I am a person who goes to a lot of concerts, and once in a while I see a concert that is so stunning and provocative it makes me want to tell the whole world about it. You'll have to excuse me for turning my column into a concert review, but this show has had such a profound effect on me I feel I must review it.
Last weekend I was able to see Elvis Costello in East Lansing, Michigan. Most people would probably think it crazy to drive 650 miles each way to see a concert. As a matter of fact, I myself felt a little insecure about travelling so far for what some people would consider a "trivial" affair.
But all my reservations melted away when Elvis stepped onto the stage of the intimate 4500-seat auditorium with his oversized acoustic guitar, and proceeded to play his intoxicating hit, "Accidents Will Happen," followed by such standards as "This Year's Girl," "Watching The Detectives," and a new song not yet available on record called "Hidden Charms."
This tour, only Costello's second U.S. tour in the past six years, features him alone on stage sans his long-time band, the Attractions, and donning only an acoustic guitar and a piano.
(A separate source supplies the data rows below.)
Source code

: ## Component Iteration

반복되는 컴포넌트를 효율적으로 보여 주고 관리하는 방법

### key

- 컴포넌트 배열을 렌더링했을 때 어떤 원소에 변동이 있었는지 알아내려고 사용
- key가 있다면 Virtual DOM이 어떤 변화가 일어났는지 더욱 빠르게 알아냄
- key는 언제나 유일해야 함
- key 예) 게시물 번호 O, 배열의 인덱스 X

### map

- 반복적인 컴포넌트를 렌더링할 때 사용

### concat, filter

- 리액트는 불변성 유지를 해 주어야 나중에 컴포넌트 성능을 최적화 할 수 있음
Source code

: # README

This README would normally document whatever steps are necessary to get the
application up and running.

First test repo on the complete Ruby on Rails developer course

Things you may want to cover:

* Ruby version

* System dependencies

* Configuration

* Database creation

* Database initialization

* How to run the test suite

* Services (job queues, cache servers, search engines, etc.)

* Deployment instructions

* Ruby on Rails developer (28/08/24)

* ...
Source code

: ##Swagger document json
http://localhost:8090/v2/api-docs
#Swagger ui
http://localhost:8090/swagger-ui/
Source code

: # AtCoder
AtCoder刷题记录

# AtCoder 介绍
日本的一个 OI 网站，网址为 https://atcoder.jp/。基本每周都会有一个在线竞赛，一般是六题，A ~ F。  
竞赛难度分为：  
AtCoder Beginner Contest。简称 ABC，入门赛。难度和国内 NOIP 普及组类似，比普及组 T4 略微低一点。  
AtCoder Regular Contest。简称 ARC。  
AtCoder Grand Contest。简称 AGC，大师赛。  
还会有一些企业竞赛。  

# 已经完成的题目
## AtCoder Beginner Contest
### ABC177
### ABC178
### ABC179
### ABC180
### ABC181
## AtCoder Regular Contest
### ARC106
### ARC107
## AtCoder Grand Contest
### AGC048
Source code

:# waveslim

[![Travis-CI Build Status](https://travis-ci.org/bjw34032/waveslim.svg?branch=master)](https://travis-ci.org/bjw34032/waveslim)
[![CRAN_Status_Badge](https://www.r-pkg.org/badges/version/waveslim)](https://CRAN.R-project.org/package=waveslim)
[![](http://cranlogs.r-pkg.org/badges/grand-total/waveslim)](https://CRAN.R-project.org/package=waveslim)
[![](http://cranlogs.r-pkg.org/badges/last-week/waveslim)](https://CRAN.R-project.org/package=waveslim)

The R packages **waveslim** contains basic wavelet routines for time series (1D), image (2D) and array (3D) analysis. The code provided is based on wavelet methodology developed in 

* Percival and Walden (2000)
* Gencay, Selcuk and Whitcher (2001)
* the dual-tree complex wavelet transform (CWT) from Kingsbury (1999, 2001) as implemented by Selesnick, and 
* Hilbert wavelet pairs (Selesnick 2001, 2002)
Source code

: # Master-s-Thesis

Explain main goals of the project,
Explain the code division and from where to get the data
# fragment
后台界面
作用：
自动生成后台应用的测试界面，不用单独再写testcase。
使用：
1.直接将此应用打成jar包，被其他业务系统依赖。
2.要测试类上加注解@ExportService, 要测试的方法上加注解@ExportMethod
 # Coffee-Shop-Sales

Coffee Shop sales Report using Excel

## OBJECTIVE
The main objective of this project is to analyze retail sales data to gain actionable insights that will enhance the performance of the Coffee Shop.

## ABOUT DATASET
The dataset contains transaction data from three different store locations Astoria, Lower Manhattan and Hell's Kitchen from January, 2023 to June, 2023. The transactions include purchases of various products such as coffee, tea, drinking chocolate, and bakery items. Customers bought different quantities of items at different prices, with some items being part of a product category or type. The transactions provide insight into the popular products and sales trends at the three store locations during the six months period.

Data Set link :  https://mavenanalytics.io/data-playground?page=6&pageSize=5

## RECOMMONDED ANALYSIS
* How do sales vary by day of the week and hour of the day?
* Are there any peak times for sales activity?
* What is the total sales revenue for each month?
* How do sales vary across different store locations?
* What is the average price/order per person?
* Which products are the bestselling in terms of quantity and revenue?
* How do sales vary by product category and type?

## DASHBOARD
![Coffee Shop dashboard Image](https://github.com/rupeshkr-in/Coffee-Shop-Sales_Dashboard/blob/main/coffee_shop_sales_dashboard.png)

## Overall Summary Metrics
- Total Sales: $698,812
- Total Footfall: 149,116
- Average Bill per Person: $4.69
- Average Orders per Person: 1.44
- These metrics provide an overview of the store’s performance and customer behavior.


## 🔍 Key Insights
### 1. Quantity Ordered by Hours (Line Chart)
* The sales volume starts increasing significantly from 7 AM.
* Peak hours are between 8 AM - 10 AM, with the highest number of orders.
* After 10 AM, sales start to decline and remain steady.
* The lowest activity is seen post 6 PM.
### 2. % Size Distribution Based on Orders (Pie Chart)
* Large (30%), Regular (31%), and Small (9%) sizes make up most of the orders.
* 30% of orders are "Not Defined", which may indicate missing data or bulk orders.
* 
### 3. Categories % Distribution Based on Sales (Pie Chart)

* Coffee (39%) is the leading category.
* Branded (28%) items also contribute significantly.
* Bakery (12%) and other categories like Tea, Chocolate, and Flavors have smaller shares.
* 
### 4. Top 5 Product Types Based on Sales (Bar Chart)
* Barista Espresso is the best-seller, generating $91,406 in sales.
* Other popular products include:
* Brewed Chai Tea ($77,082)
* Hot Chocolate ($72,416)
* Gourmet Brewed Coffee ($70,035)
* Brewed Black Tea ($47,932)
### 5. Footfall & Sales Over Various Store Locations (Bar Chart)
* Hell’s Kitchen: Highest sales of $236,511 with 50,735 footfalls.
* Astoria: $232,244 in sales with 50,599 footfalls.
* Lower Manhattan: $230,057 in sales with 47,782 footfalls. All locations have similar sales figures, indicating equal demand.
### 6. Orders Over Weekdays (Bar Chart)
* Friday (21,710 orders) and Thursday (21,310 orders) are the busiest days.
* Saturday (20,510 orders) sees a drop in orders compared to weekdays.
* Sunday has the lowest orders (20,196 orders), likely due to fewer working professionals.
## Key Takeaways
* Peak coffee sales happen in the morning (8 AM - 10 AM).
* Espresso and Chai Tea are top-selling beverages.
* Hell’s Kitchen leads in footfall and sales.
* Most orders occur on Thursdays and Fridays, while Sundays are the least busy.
Costello's performance was as strong and compelling as any concert I have ever seen. Between songs he filled in with humorous waxings about British and American pop culture in his own English with which at times reminded me of Monty Python's Flying Circus. During the entire show Elvis kept the crowd in laughter and uproarious applause, all of which has helped him to eam the distinguished title, "The Beloved Entertainer."
But besides being a funny bloke, his singing voice was as strong as a choir and as clear as a bell. He also had an uncanny ability to make his songs just as (if not more) powerful by himself as they are with full accompaniment by a band.
During the encore he employed a sort of game-show masquerade where he came out dressed in a velvet smoking jacket carrying a plastic pitch-fork, having an assistant dressed up as a polar bear bring contestants up on the stage to participate. Each contestant had to pull a wound-up flag from a giant red velvet heart that was on the stage in order to reveal one of the 13 and a half deadly sins. (Sounds sort of weird, don't it?). One of the sins poked fun at American slang words (the sin of "awesomeness," and another poked fun of the names of heavy metal songs (the sin of "Girls Girls Girls"). Each person's prize after having done so was that they could request the next song they wanted Elvis to play.
The highlight of the entire evening was when one of the contestants requested "Man Out Of Time." The studio version of the song cannot even do justice to the version he performed live. It somehow seemed magical to me when the entire audience became completely silent, as if holding their breath, while Elvis cried out "To murder my love is a crime / But will you still love a man out of time?"
When the show was over, most of my friends walked out of the auditorium, much as I did, speechless. Never before had I realized how awesome (forgive me) a concert by anyone could be. But there really is not a way for me, even now, to put into words what the concert was like. Let me just say that the 650-mile drive was worth it.